Quotes:Dictatorship of the proletariat

From ProleWiki, the proletarian encyclopedia

Opposition of opposites


It follows from all that we have just seen that when we say, "Life is life, and death is death," we are affirming that there is nothing in common between life and death. We set them apart from each other by seeing life and death each for itself, without seeing the relationships that can exist between them. Under these conditions, a man who has just lost his life must be considered dead, because it is impossible for him to be both alive and dead at the same time, since life and death are mutually exclusive.

By considering things as isolated, definitely different from each other, we manage to set them against each other.

This is the fourth character of the metaphysical method, which opposes opposites to one another and affirms that two opposites cannot exist at the same time.

Indeed, in this example of life and death, there can be no third possibility. It is absolutely necessary for us to choose one or the other of the possibilities that we have distinguished. We consider that a third possibility would be a contradiction, that this contradiction is an absurdity and, therefore, an impossibility.

The fourth character of the metaphysical method is therefore the horror of contradiction.

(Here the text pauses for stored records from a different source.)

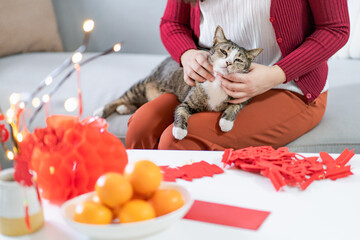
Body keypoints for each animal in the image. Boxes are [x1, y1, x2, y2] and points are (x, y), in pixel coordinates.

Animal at [93, 25, 262, 140]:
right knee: (121, 98)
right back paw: (101, 112)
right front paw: (179, 131)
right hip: (141, 86)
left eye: (238, 60)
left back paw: (124, 108)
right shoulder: (188, 101)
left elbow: (235, 106)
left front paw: (225, 122)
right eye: (224, 52)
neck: (218, 82)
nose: (228, 63)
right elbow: (180, 110)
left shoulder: (245, 93)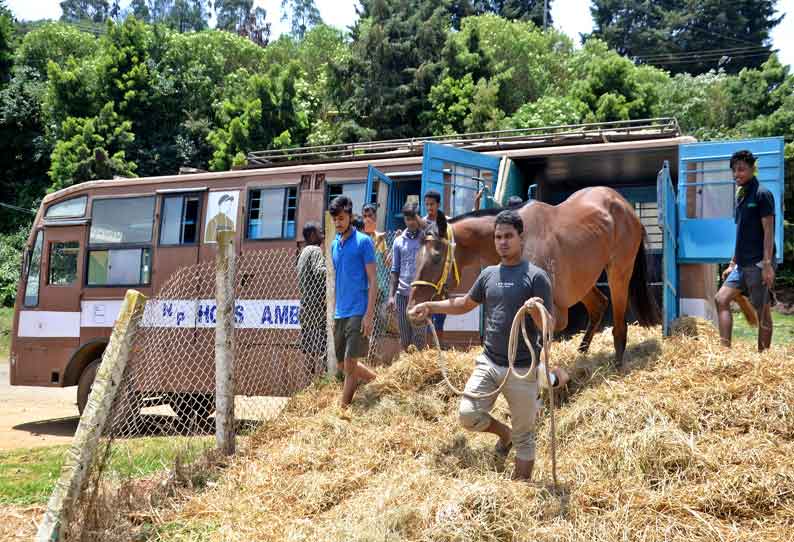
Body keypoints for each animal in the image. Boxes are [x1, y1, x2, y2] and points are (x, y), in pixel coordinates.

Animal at [412, 185, 660, 368]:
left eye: (436, 257)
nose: (413, 306)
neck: (520, 241)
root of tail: (623, 204)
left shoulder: (553, 312)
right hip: (582, 282)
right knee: (599, 305)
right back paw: (581, 356)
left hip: (618, 272)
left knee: (619, 324)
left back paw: (617, 363)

The practical consequences of this reasoning is that, when we talk about democracy and dictatorship, for example, well! the metaphysical point of view demands that a society choose between the two: because democracy is democracy, and dictatorship is dictatorship. Democracy is not dictatorship; and dictatorship is not democracy. We have to choose, otherwise we are faced with a contradiction, an absurdity, an impossibility.

The Marxist attitude is quite different.

We think, on the contrary, that the dictatorship of the proletariat, for example, is at the same time the dictatorship of the mass and democracy for the mass of the exploited.

We think that life, the life of living beings, is only possible because there is a perpetual struggle between cells and that, continually, some die to be replaced by others. Thus, life contains within it death. We think that death is not as total and separate from life as metaphysics thinks, because on a corpse all life has not completely disappeared, since certain cells continue to live for a certain time and from this corpse other lives will be born.